▶

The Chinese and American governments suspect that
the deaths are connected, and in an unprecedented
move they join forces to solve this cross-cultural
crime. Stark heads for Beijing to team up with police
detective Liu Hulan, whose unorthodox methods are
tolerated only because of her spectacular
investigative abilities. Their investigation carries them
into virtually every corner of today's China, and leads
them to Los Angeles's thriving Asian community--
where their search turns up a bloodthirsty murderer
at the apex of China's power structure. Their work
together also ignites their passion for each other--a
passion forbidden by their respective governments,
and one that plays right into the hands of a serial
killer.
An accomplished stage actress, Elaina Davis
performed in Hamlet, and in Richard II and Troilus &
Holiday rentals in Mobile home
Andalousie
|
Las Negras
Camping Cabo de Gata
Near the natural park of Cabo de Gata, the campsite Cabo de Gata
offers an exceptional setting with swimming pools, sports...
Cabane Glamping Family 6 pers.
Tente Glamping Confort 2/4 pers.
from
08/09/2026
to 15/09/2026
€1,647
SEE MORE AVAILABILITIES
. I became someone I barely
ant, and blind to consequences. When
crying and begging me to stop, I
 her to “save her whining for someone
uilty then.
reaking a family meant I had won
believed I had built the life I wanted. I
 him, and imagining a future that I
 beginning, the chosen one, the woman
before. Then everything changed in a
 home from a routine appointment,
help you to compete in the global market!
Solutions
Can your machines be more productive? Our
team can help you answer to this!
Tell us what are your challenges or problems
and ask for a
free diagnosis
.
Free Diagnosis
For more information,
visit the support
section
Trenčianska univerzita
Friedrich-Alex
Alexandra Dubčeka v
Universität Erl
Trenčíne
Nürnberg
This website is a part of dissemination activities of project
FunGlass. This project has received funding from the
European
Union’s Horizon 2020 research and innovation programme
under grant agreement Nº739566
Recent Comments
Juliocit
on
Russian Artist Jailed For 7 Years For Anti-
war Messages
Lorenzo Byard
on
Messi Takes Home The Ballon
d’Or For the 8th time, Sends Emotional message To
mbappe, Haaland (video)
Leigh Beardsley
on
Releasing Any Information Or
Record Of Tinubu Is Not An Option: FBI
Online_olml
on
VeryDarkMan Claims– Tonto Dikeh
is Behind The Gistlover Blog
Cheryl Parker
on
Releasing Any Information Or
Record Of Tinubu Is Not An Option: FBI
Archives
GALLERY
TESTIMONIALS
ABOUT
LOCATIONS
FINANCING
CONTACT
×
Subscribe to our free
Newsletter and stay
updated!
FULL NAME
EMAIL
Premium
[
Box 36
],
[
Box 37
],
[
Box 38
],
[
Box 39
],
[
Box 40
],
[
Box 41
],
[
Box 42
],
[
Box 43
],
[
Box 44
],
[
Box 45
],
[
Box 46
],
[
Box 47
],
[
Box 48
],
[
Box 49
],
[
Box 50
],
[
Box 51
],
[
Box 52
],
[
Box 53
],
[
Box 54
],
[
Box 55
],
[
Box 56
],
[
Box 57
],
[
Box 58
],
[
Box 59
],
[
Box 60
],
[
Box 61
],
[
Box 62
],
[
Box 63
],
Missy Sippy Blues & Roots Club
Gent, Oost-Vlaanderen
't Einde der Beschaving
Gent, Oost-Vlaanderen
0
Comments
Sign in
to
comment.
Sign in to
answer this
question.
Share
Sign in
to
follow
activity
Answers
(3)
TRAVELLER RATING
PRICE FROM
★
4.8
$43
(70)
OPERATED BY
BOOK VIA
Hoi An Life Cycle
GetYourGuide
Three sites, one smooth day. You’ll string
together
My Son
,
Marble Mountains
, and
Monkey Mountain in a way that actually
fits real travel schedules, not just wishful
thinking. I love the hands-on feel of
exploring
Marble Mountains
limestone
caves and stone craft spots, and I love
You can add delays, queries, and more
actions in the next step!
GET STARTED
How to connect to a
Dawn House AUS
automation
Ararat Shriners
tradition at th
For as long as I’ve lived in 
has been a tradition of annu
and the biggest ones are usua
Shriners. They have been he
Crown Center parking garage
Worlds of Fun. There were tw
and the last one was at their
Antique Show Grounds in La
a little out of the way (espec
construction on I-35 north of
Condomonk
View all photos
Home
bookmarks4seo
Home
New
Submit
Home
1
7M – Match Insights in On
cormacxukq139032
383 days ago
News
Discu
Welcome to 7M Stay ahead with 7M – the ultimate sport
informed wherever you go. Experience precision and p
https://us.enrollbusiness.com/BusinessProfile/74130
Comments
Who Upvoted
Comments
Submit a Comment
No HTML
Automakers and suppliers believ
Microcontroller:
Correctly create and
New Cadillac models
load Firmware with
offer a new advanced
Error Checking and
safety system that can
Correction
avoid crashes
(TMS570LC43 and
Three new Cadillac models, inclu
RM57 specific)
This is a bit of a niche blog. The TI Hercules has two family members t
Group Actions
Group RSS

◀

### Directions for this task:
Reproduce every line of the data above verbatim, in its original order and with nothing left out.

### Task solution:
The Chinese and American governments suspect that
the deaths are connected, and in an unprecedented
move they join forces to solve this cross-cultural
crime. Stark heads for Beijing to team up with police
detective Liu Hulan, whose unorthodox methods are
tolerated only because of her spectacular
investigative abilities. Their investigation carries them
into virtually every corner of today's China, and leads
them to Los Angeles's thriving Asian community--
where their search turns up a bloodthirsty murderer
at the apex of China's power structure. Their work
together also ignites their passion for each other--a
passion forbidden by their respective governments,
and one that plays right into the hands of a serial
killer.
An accomplished stage actress, Elaina Davis
performed in Hamlet, and in Richard II and Troilus &
Holiday rentals in Mobile home
Andalousie
|
Las Negras
Camping Cabo de Gata
Near the natural park of Cabo de Gata, the campsite Cabo de Gata
offers an exceptional setting with swimming pools, sports...
Cabane Glamping Family 6 pers.
Tente Glamping Confort 2/4 pers.
from
08/09/2026
to 15/09/2026
€1,647
SEE MORE AVAILABILITIES
. I became someone I barely
ant, and blind to consequences. When
crying and begging me to stop, I
 her to “save her whining for someone
uilty then.
reaking a family meant I had won
believed I had built the life I wanted. I
 him, and imagining a future that I
 beginning, the chosen one, the woman
before. Then everything changed in a
 home from a routine appointment,
help you to compete in the global market!
Solutions
Can your machines be more productive? Our
team can help you answer to this!
Tell us what are your challenges or problems
and ask for a
free diagnosis
.
Free Diagnosis
For more information,
visit the support
section
Trenčianska univerzita
Friedrich-Alex
Alexandra Dubčeka v
Universität Erl
Trenčíne
Nürnberg
This website is a part of dissemination activities of project
FunGlass. This project has received funding from the
European
Union’s Horizon 2020 research and innovation programme
under grant agreement Nº739566
Recent Comments
Juliocit
on
Russian Artist Jailed For 7 Years For Anti-
war Messages
Lorenzo Byard
on
Messi Takes Home The Ballon
d’Or For the 8th time, Sends Emotional message To
mbappe, Haaland (video)
Leigh Beardsley
on
Releasing Any Information Or
Record Of Tinubu Is Not An Option: FBI
Online_olml
on
VeryDarkMan Claims– Tonto Dikeh
is Behind The Gistlover Blog
Cheryl Parker
on
Releasing Any Information Or
Record Of Tinubu Is Not An Option: FBI
Archives
GALLERY
TESTIMONIALS
ABOUT
LOCATIONS
FINANCING
CONTACT
×
Subscribe to our free
Newsletter and stay
updated!
FULL NAME
EMAIL
Premium
[
Box 36
],
[
Box 37
],
[
Box 38
],
[
Box 39
],
[
Box 40
],
[
Box 41
],
[
Box 42
],
[
Box 43
],
[
Box 44
],
[
Box 45
],
[
Box 46
],
[
Box 47
],
[
Box 48
],
[
Box 49
],
[
Box 50
],
[
Box 51
],
[
Box 52
],
[
Box 53
],
[
Box 54
],
[
Box 55
],
[
Box 56
],
[
Box 57
],
[
Box 58
],
[
Box 59
],
[
Box 60
],
[
Box 61
],
[
Box 62
],
[
Box 63
],
Missy Sippy Blues & Roots Club
Gent, Oost-Vlaanderen
't Einde der Beschaving
Gent, Oost-Vlaanderen
0
Comments
Sign in
to
comment.
Sign in to
answer this
question.
Share
Sign in
to
follow
activity
Answers
(3)
TRAVELLER RATING
PRICE FROM
★
4.8
$43
(70)
OPERATED BY
BOOK VIA
Hoi An Life Cycle
GetYourGuide
Three sites, one smooth day. You’ll string
together
My Son
,
Marble Mountains
, and
Monkey Mountain in a way that actually
fits real travel schedules, not just wishful
thinking. I love the hands-on feel of
exploring
Marble Mountains
limestone
caves and stone craft spots, and I love
You can add delays, queries, and more
actions in the next step!
GET STARTED
How to connect to a
Dawn House AUS
automation
Ararat Shriners
tradition at th
For as long as I’ve lived in 
has been a tradition of annu
and the biggest ones are usua
Shriners. They have been he
Crown Center parking garage
Worlds of Fun. There were tw
and the last one was at their
Antique Show Grounds in La
a little out of the way (espec
construction on I-35 north of
Condomonk
View all photos
Home
bookmarks4seo
Home
New
Submit
Home
1
7M – Match Insights in On
cormacxukq139032
383 days ago
News
Discu
Welcome to 7M Stay ahead with 7M – the ultimate sport
informed wherever you go. Experience precision and p
https://us.enrollbusiness.com/BusinessProfile/74130
Comments
Who Upvoted
Comments
Submit a Comment
No HTML
Automakers and suppliers believ
Microcontroller:
Correctly create and
New Cadillac models
load Firmware with
offer a new advanced
Error Checking and
safety system that can
Correction
avoid crashes
(TMS570LC43 and
Three new Cadillac models, inclu
RM57 specific)
This is a bit of a niche blog. The TI Hercules has two family members t
Group Actions
Group RSS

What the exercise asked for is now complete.